Maine Gov. LePage intends to move stepdown unit to Bangor

By Janine Weisman
February 1st, 2017

Maine Gov. Paul LePage (R) has moved on after abandoning plans to build a proposed 21-bed stepdown unit next to the Riverview Psychiatric Recovery Center in Augusta.

As in nearly 80 miles to the north.

Two days before last Christmas, the LePage administration revealed it had picked a site in Bangor to build the psychiatric facility for forensic patients in state custody who no longer need hospital-level care.

The new facility is part of the effort to free up space and resolve safety issues that led to the loss of Riverview’s hospital certification in 2013 along with $20 million in annual federal funding.

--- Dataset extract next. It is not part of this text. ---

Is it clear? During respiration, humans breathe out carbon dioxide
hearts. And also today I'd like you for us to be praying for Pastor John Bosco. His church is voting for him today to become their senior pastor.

The new location is reported to be a 6.3-acre parcel near the state’s 51-bed Dorothea Dix Psychiatric Center in Bangor.

LePage’s original plan to put the new facility next to Riverview in Augusta – at an estimated cost of between $3 million and $5 million – was blocked by a 3-3 party line vote by lawmakers on the Legislative Council last November.

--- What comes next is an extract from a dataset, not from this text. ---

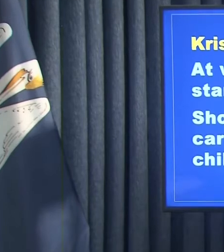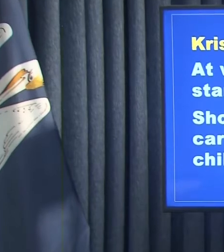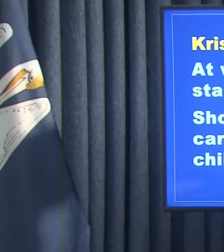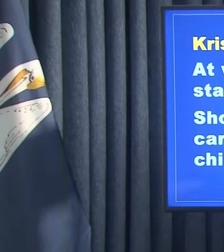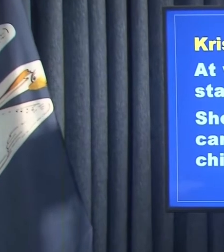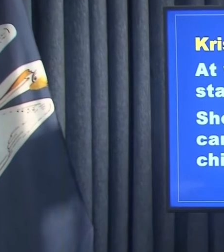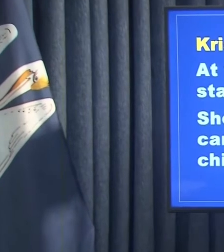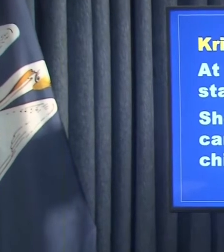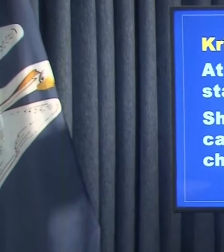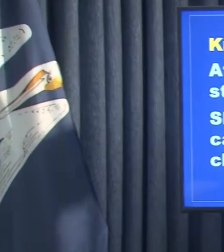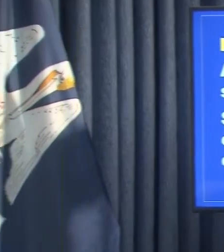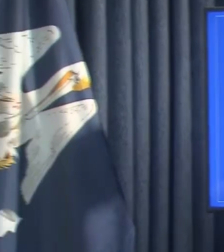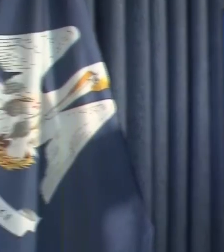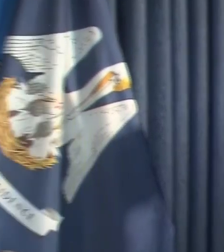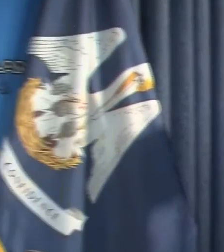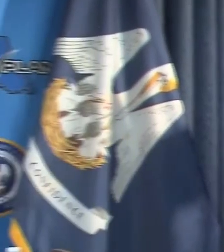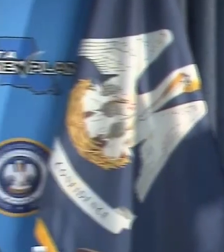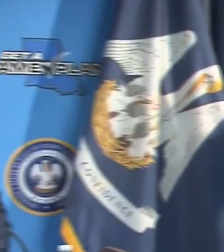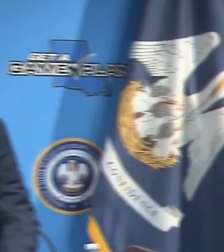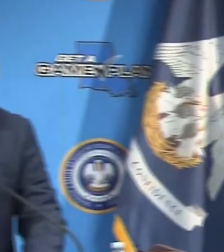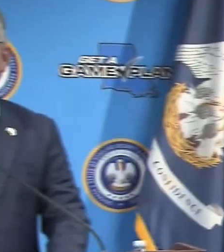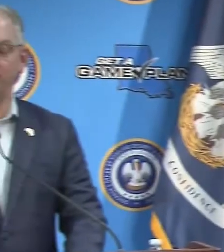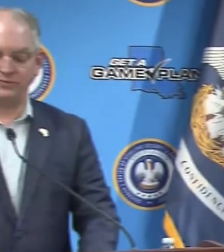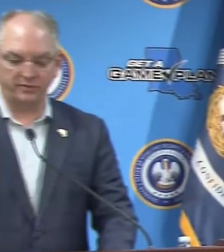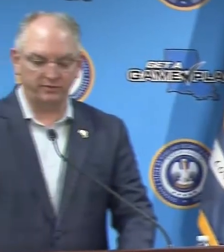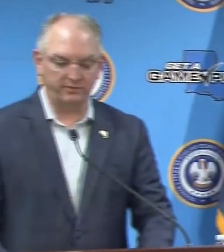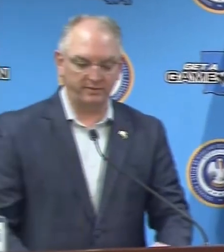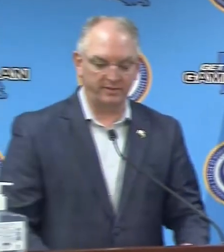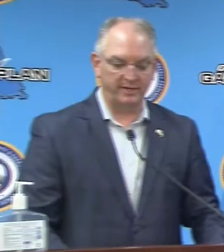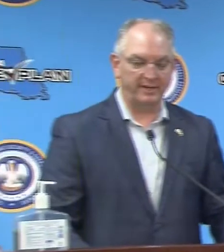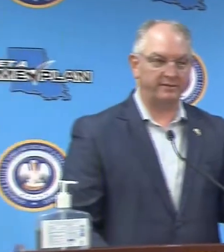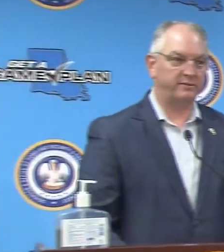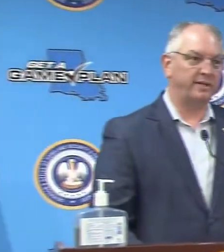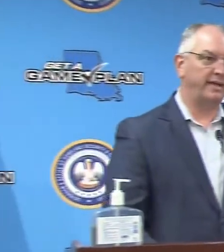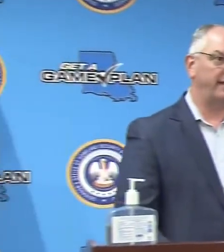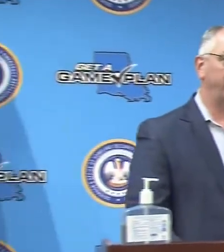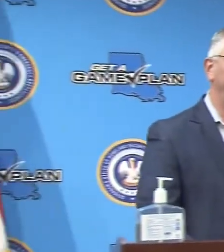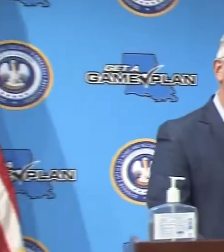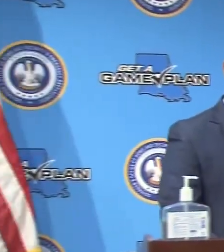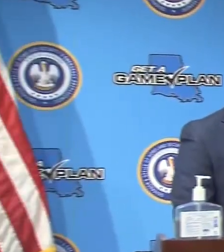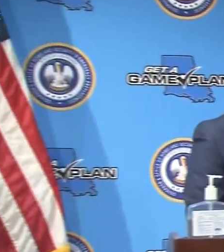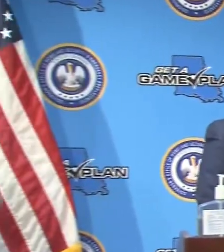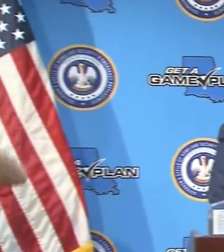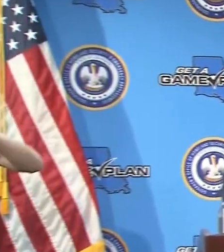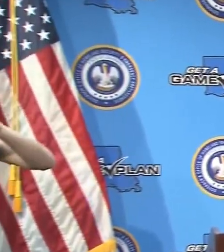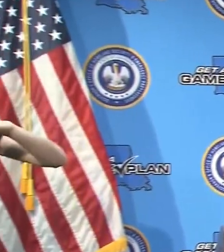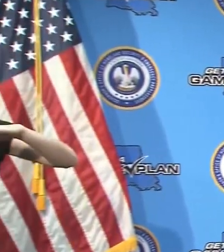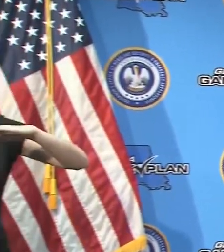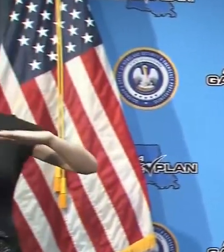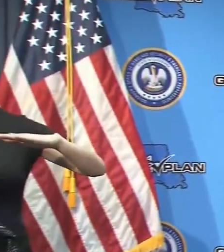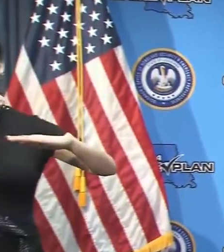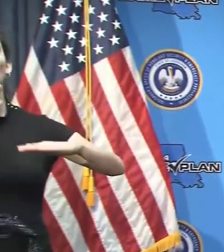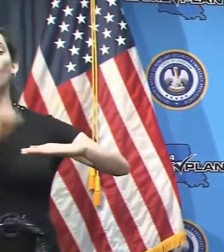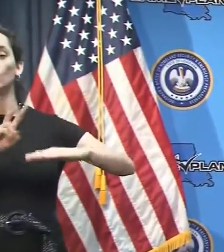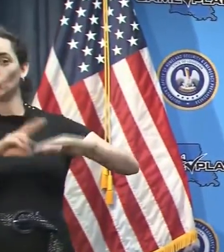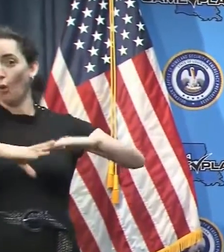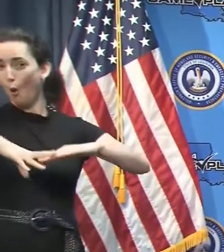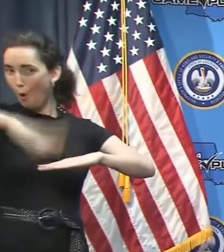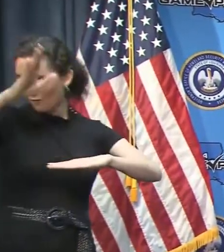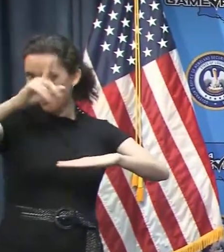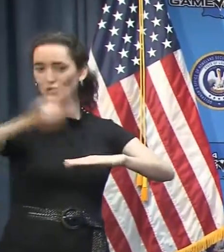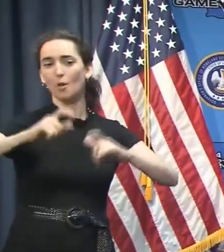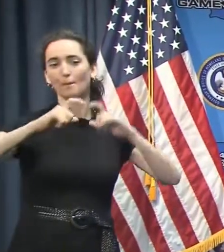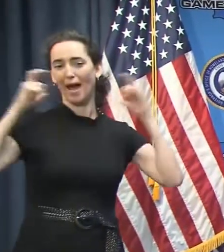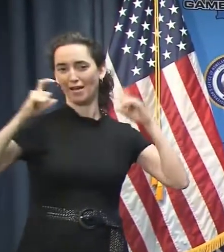masks are recommended for every person over the age of two unless that individual has breathing challenges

Peter Steele, director of communications for Gov. LePage, said the governor preferred to build the facility in Augusta but opted for Bangor after the Legislature’s Democratic leadership refused to decide on the project before Christmas despite earlier indications they would do so.

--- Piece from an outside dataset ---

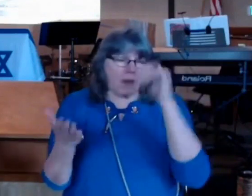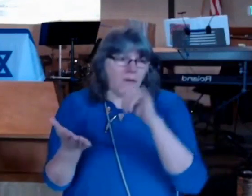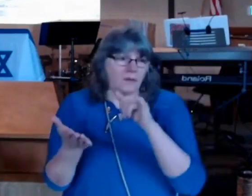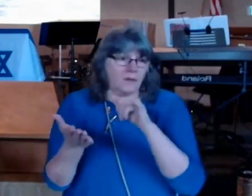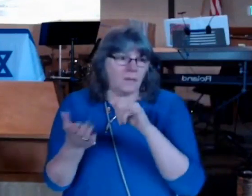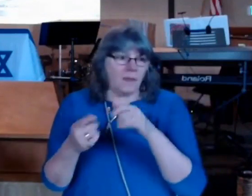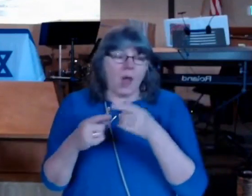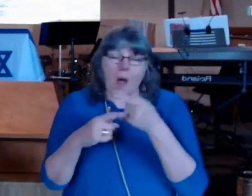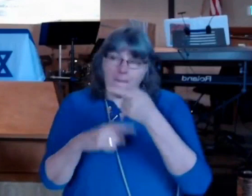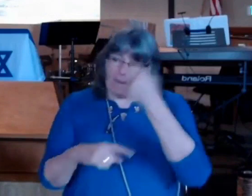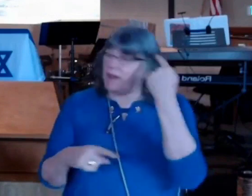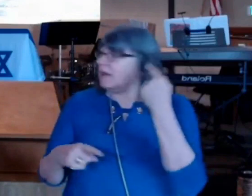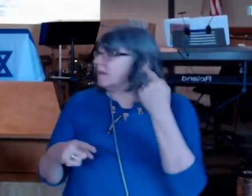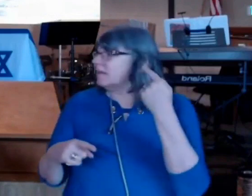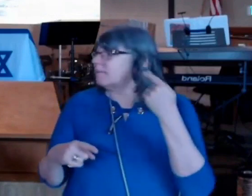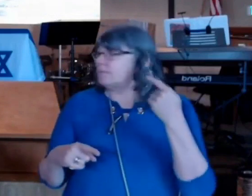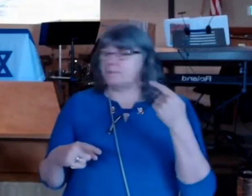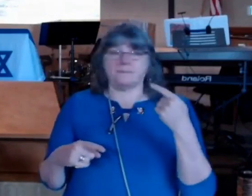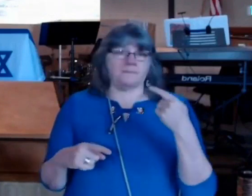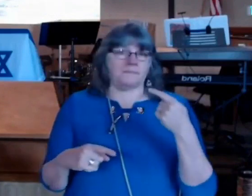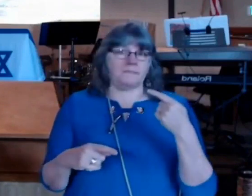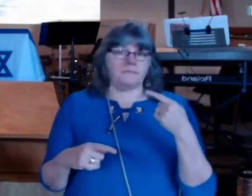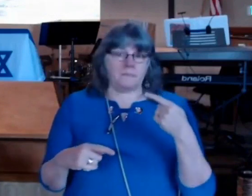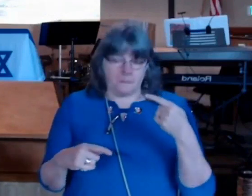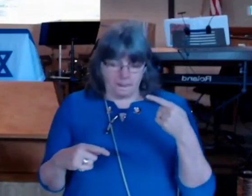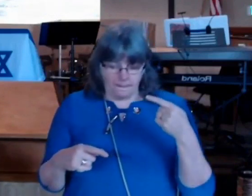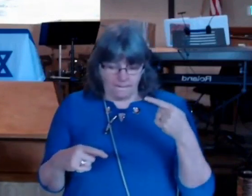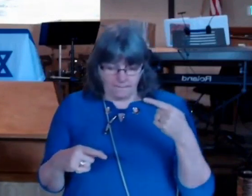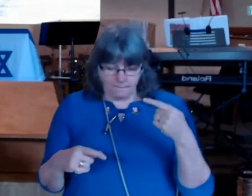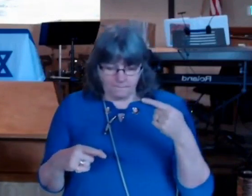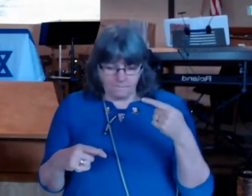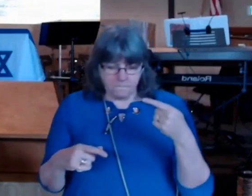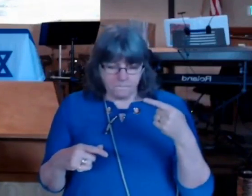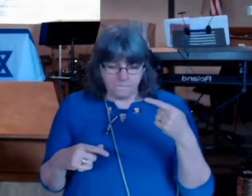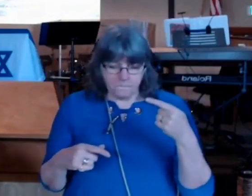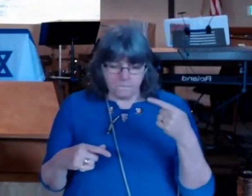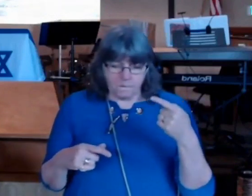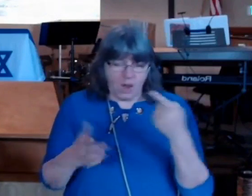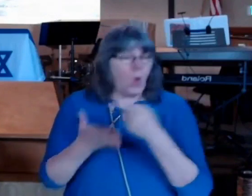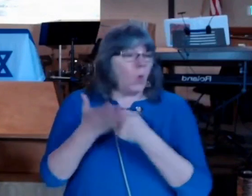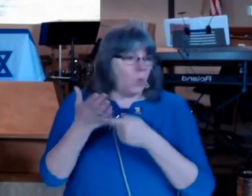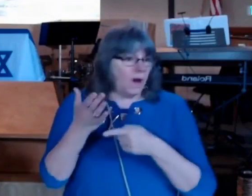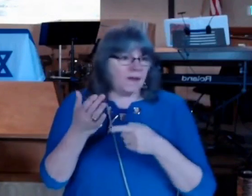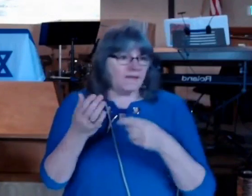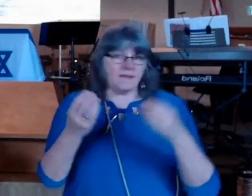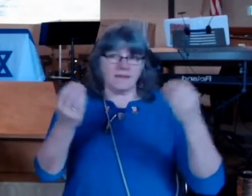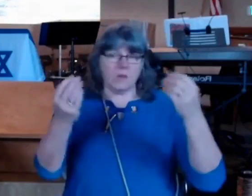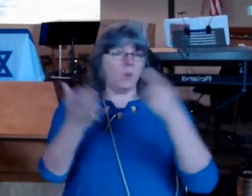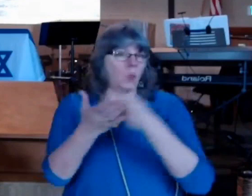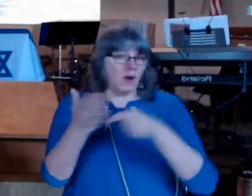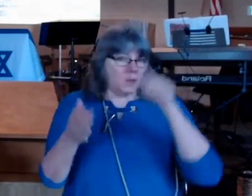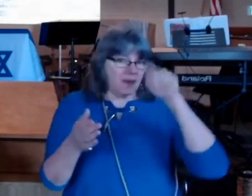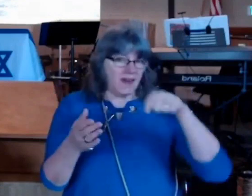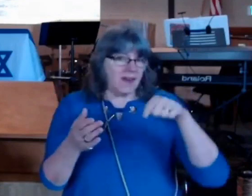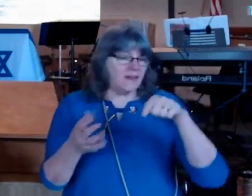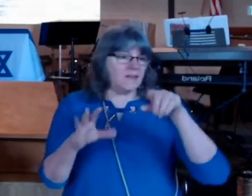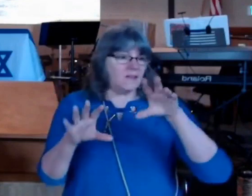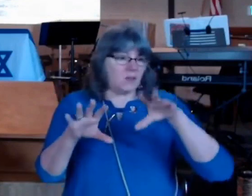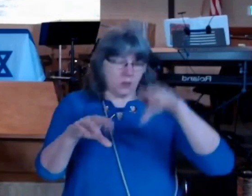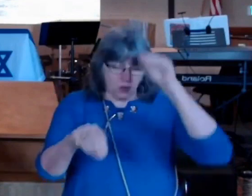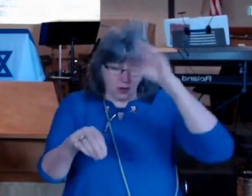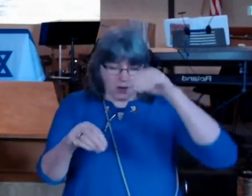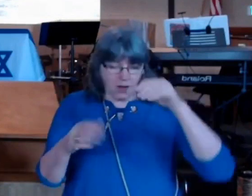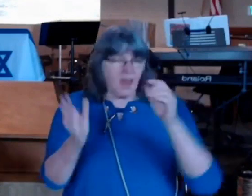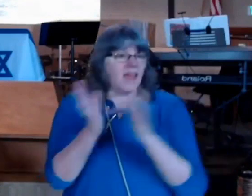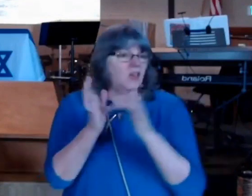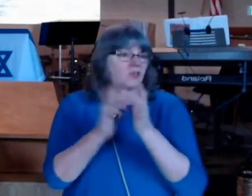us what would he have said about that what would happen if he would have been and Yeshua was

“Democrats have played politics for years with this facility, and they had plenty of time before Christmas to approve it. Democrats are not interested in doing what is best for the patients. They are solely focused on protecting union jobs in Augusta.” Steele wrote in an email.

Under state law, the Legislative Council has authority to approve new construction on state grounds in Augusta. Legislators said they wanted more information about the proposed facility, which the LePage administration planned to have staffed and managed by a private contractor.

Daniel Wathen, a former Maine Supreme Judicial Court chief justice who was appointed court master to oversee Riverview as part of a 1990 consent decree, said the location of the stepdown unit is a strict legal matter and that it is not his role to voice an objection to it.

“As a practical matter, I think it makes more sense next to Riverview. That’s where most of the clients will come from,” Wathen said.

“I don’t see any benefit to going to Bangor,” added Simonne M. Maline, executive director of the Consumer Council System of Maine, which advocates for consumers on mental health public policy, services and funding decisions.

Lawmakers at a Jan. 5 joint hearing of the Appropriations Committee and the Health and Human Service Committee observed that no governor has ever built such a facility for a public purpose with taxpayer dollars without the Legislature’s approval.

“People say it isn’t possible. It’s never happened without legislative oversight and approval. I think we’re in uncharted territory at this point,” Maline said.

Riverview forensic patients have been deemed by the courts to be either incompetent to stand trial or not criminally responsible for their actions. They are clinically stable but lack court authorization to return to the community so continue to occupy hospital beds at the Augusta facility while there are patients in need of inpatient psychiatric beds stuck in emergency departments around the state. Wathen said progress has been made in reducing the wait list for a state psychiatric hospital bed from nine patients last November to two in January.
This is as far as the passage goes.